Prof. Sahakian and Dr. Sharon Morein-Zamir…believe that the use of cognitive-enhancing drugs is likely to increase over time, along with the variety of different drugs that are used by healthy people. To combat this, they are calling for funders and policymakers to prioritize research into the potential benefits and harms associated with the use of these drugs among healthy people. Reliable evidence “is crucial for a balanced view on the risks and benefits of these drugs and to set out clear regulatory guidelines for their use,” they argue.
Column: Pharmacological cognitive enhancement: treatment of neuropsychiatric disorders and lifestyle use by healthy people (The Lancet Psychiatry)

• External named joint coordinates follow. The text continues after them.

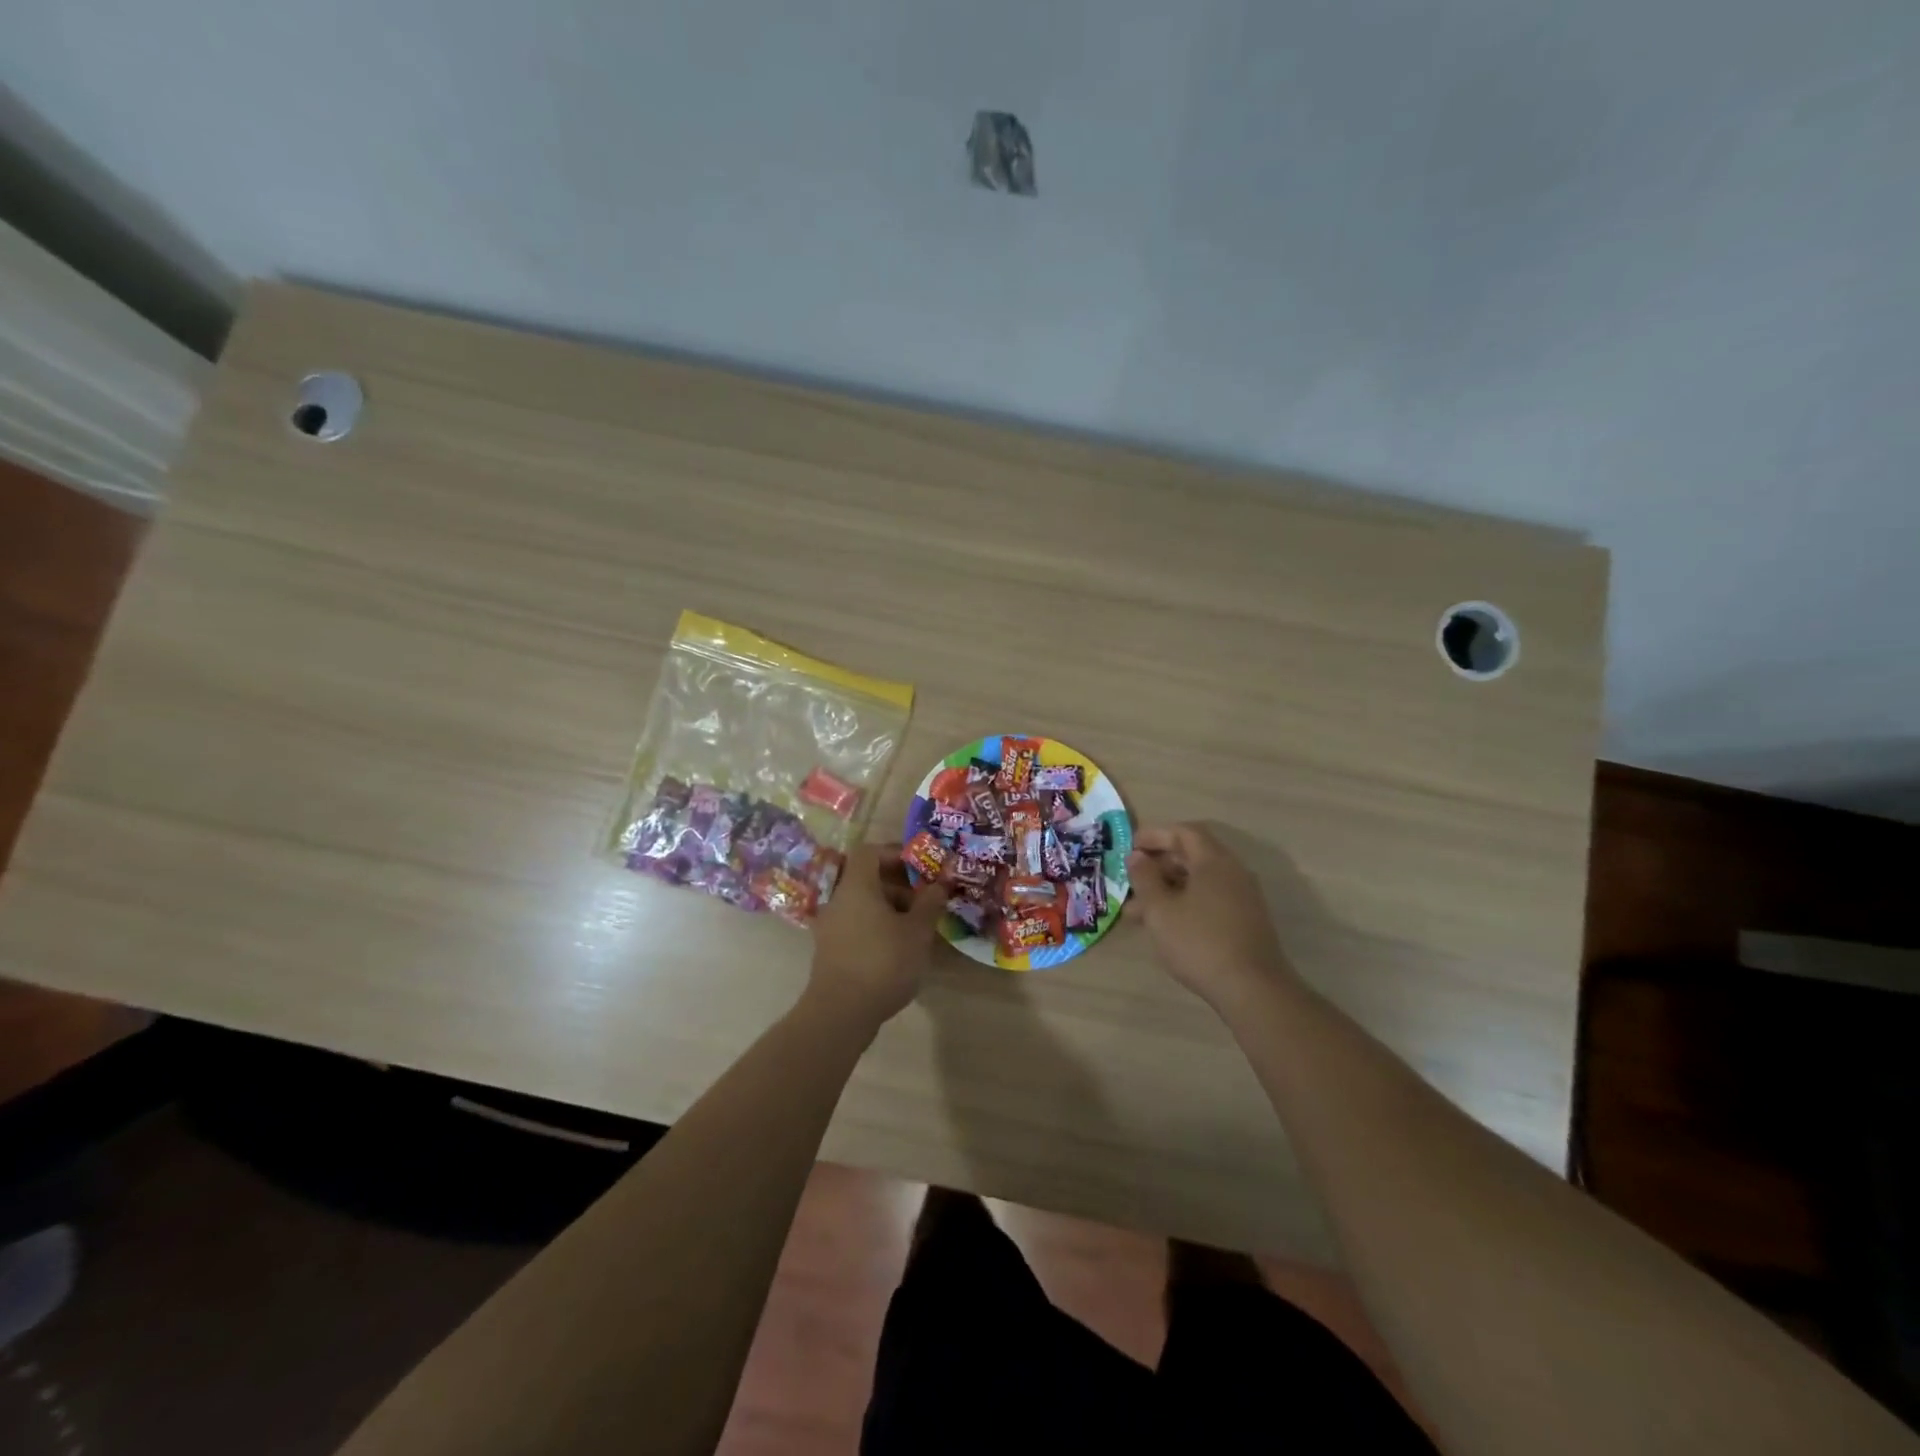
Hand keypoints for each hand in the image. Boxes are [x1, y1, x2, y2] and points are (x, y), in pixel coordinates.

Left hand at [806, 842, 949, 1026]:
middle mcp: (838, 900)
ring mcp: (831, 926)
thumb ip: (930, 903)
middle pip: (867, 878)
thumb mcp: (917, 931)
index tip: (921, 866)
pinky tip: (899, 947)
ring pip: (862, 903)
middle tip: (925, 898)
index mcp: (856, 887)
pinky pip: (856, 924)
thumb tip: (940, 883)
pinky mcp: (831, 950)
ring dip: (890, 907)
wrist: (840, 1013)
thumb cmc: (883, 962)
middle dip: (899, 884)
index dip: (895, 853)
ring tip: (917, 926)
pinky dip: (877, 926)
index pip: (869, 852)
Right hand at [1127, 824, 1295, 1009]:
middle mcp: (1233, 873)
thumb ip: (1145, 878)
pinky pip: (1209, 900)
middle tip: (1131, 879)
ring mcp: (1242, 898)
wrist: (1252, 989)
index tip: (1130, 846)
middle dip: (1158, 865)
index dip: (1155, 834)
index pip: (1184, 832)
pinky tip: (1164, 926)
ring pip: (1198, 882)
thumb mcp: (1160, 909)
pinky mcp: (1244, 922)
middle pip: (1192, 856)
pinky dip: (1184, 904)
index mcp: (1214, 862)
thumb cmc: (1199, 942)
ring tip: (1136, 912)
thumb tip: (1137, 857)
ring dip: (1167, 889)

- Summary: Neuropsychiatric disorders typically manifest as problems with attentional biases, aberrant learning, dysfunctional reward systems, and an absence of top-down cognitive control by the prefrontal cortex. In view of the cost of common mental health disorders, in terms of distress to the individual and family in addition to the financial cost to society and governments, new developments for treatments that address cognitive dysfunction should be a priority so that all members of society can flourish. Cognitive enhancing drugs, such as cholinesterase inhibitors and methylphenidate, are used as treatments for the cognitive symptoms of Alzheimer’s disease and attention deficit hyperactivity disorder. However, these drugs and others, including modafinil, are being increasingly used by healthy people for enhancement purposes. Importantly for ethical and safety reasons, the drivers for this increasing lifestyle use of so-called smart drugs by healthy people should be considered and discussions must occur about how to ensure present and future pharmacological cognitive enhancers are used for the benefit of society.